Tuberville Questions Union Leaders on Inflation, Truck Drivers Shortage, and Electric Vehicles

WASHINGTON – Today, Senator Tommy Tuberville (R-AL) questioned union leaders during a Senate Committee on Health, Education, Labor, and Pensions (HELP) hearing. Coach Tuberville specifically asked about the impacts of worker strikes on inflation, the truck driver shortage, the push for electric vehicles, and airline recruitment problems.

Read excerpts from Coach Tuberville’s remarks below or watch here.

Sen. Tuberville: “Thank you for being here today. Mr. Higgins, our economy is in an incredibly shaky position. Inflation is off the charts, especially after COVID. With all the strikes over the last few years, has that played an impact on our economy?” […]

Mr. Higgins: “I don’t know that they’ve had much of an impact as of yet, but certainly the increases in pay is going to create the problem of potential wage price spiral and that will increase inflation itself.”

Sen. Tuberville: “Mr. O’Brien, we had a hearing not too long ago about how we’re going to be probably over a million truck drivers short in the next five, six, seven years. What’s the teamsters doing in terms of recruiting and planning for this in terms of recruiting and training?”

Mr. O’Brien: “Well, I think, first and foremost, what I testified to earlier is very helpful as a result of us settling a record UPS agreement. I think at the previous hearing, there was some numbers put out there where UPS drivers only made fifty-nine thousand dollars per year. That’s not true – on their own website they make one-hundred and sixty-two thousand per year. So, by us raising industry standards, that will help in the recruitment. We also have a very robust military training program where people come back from the military and we train them and place them in companies like ABF, United Parcel Service, TForce and many other partners that we have as employers. And I just want to be clear – not every relationship that we have with employers is adversarial. We work day and night to make sure that we create opportunities so that these companies can be successful. To some companies that obviously can’t and we bear the brunt of that, but we do work with our partners to make sure that we fulfill the needs of this country and keep supply chain[s] moving.”

Sen. Tuberville: “Mr. Fain, the Biden Administration’s prioritizing climate change. We all know that. We’ve seen it. We felt the repercussions from it going to electric vehicles. In 2027 and beyond, two-thirds of the new vehicles on the road are supposed to be EVs. Going through all those – EPA regulations are out of sight. So, what’s your thoughts on the availability of the union jobs and the pushed EVs and the automatic EV industry?”

Mr. Fain: “Thank you. Look, we believe in a green economy. We always have been. The UAW has always led the way when it comes to environmental issues.”

Sen. Tuberville: “Does it cut back on jobs? I keep hearing that.”

· · ·

Problem A
Repeat the passage from the Senate hearing text from "WASHINGTON – Today, Senator Tommy" up to and including "below or watch here.".
Problem B
Go on with the Senate hearing transcript, picking up after Senator Tuberville's last question.

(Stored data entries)
· · ·

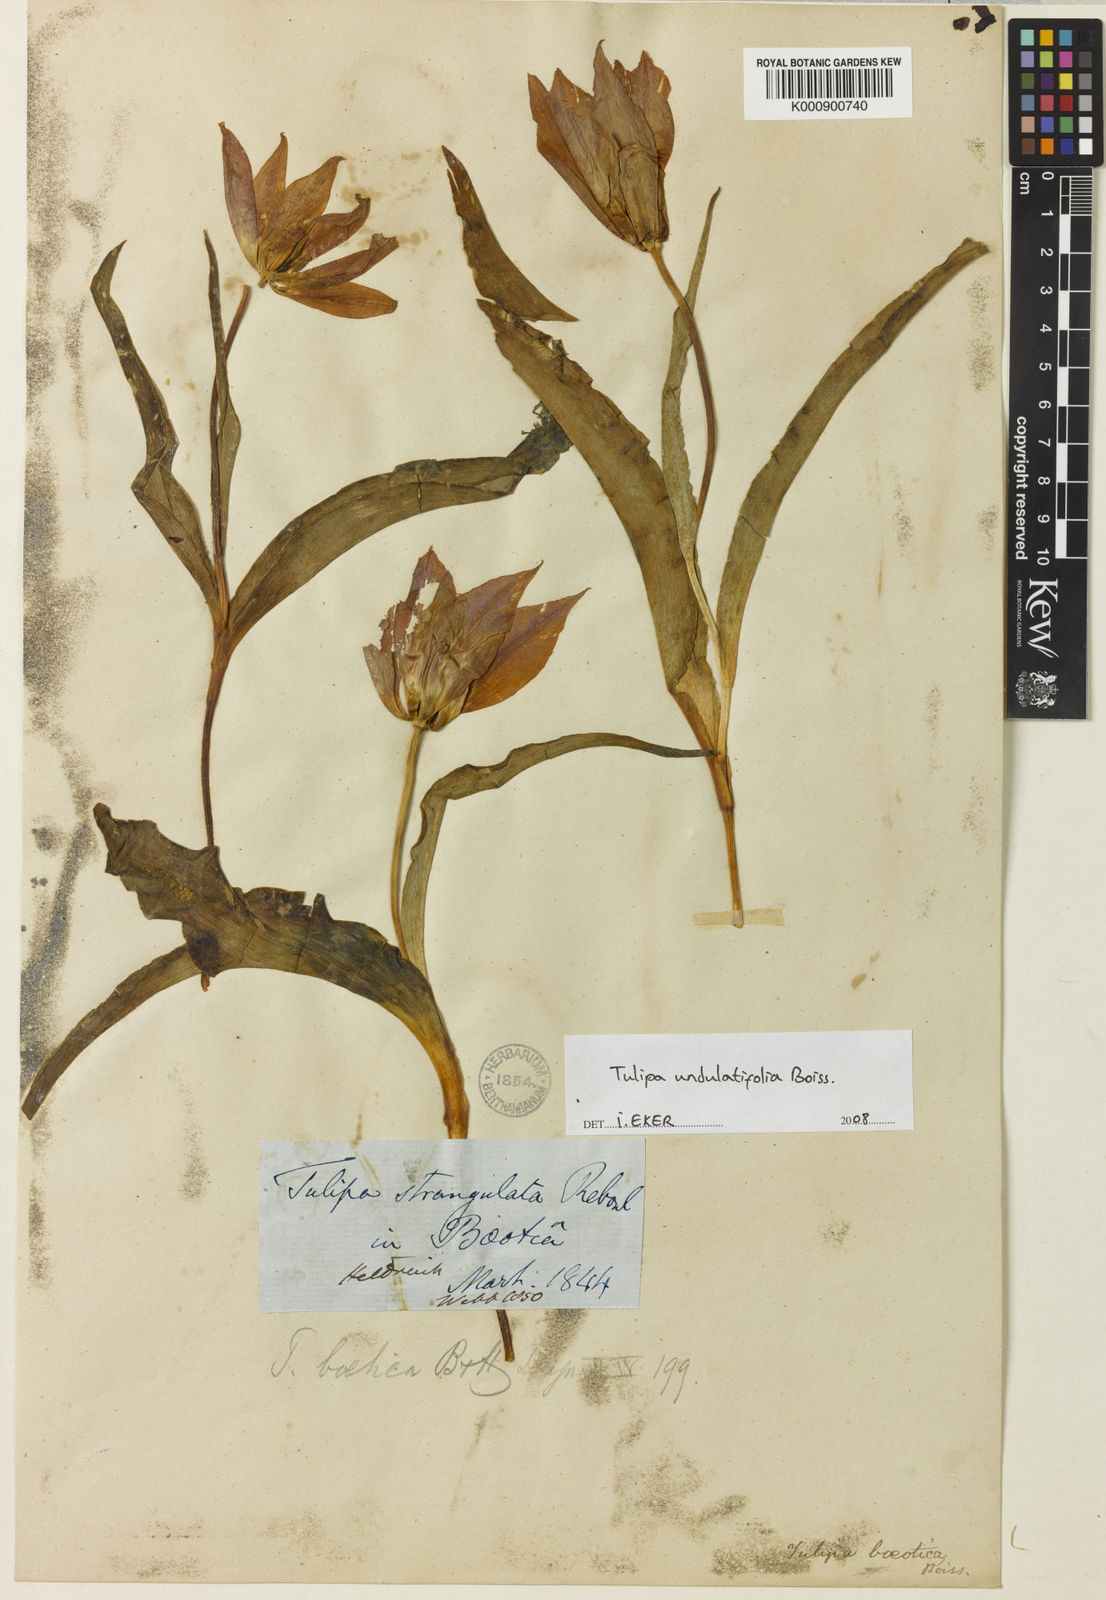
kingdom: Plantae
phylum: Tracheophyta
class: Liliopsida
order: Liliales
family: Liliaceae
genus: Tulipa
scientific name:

· · ·

Expected output A
WASHINGTON – Today, Senator Tommy Tuberville (R-AL) questioned union leaders during a Senate Committee on Health, Education, Labor, and Pensions (HELP) hearing. Coach Tuberville specifically asked about the impacts of worker strikes on inflation, the truck driver shortage, the push for electric vehicles, and airline recruitment problems.

Read excerpts from Coach Tuberville’s remarks below or watch here.

Expected output B
Mr. Fain: “So, it doesn’t have to. Through this contract, we didn’t just only bargain for battery work. I think what gets lost in this is there’s battery trade work, there’s electric drive motor work, there’s e-motors, and housing and covers. We negotiated for all those things. But the other thing we also did was we negotiated to bring combustible engine work back to some of our plants from Mexico and other areas and so we have to see the direction it goes, but you know, we’re going embrace this. We’re not going to run from it, but our biggest concern through all this is it needs to be a just transition in this process where workers aren’t left behind.” […]

Sen. Tuberville: “Ms. Nelson, we all fly quite a bit. What is the biggest complaint from flight attendants? And don’t give me money. I’m not talking about money. What is the biggest complaint now to where we can get more qualified, consistent, you know, flight attendants on flights.”

Ms. Nelson: “What’s very difficult is that today it is extremely combative in the cabin, and we have fewer staff than we ever have. So, there’s fewer flight attendants per passenger.”

Sen. Tuberville: “That’s not going to get any better. We’ve got to have people to break up these fights, you know, obviously.”

Ms. Nelson: “Yes, absolutely. And leadership to encourage people to come together and understand that we can actually safely get from one place to another without having a brawl is very helpful. So, appreciate leaders around the country talking about unity and talking about how we’re better off when we work together to ensure that safety and security come first. And that people can come to work without being fearful of being a punching bag.”

Sen. Tuberville: “Yeah. I think we ought to agree too – we got to get more people back to work training. I came from the education field, [we need to get] more kids into technical training [rather] than going to a four-year school that you’re not going to get anything out of.”

Senator Tommy Tuberville represents Alabama in the United States Senate and is a member of the Senate Armed Services, Agriculture, Veterans’ Affairs, and HELP Committees.